Count how many lines in the entries below contain the string "position", with case counting, and give only the number.

- - -

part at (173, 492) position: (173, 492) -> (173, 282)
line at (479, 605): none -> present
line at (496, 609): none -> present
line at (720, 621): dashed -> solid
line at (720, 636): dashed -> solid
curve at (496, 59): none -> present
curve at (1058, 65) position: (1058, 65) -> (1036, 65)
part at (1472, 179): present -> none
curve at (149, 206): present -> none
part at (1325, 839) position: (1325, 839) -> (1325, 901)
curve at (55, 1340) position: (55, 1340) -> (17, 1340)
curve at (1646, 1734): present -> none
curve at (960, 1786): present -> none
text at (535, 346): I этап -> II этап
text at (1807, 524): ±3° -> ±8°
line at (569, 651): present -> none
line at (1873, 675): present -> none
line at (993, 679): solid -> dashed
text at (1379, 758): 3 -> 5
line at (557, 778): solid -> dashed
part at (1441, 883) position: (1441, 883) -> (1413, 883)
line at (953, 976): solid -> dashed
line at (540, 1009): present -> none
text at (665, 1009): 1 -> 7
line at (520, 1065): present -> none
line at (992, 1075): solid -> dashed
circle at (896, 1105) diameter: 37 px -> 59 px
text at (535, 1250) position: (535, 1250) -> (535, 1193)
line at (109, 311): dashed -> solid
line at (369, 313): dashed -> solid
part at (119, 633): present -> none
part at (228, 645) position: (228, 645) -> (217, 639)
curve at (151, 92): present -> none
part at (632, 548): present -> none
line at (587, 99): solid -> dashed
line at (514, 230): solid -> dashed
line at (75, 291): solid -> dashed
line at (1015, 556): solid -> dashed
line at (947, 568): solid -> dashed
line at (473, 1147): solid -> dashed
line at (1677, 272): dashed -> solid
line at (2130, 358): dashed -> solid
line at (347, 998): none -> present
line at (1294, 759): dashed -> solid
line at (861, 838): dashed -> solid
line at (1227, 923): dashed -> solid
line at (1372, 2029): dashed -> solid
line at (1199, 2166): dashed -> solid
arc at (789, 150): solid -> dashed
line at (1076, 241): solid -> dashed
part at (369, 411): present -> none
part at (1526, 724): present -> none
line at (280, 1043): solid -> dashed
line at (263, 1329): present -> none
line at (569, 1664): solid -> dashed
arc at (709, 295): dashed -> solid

- - -

WRITTEN RESPONSE: 7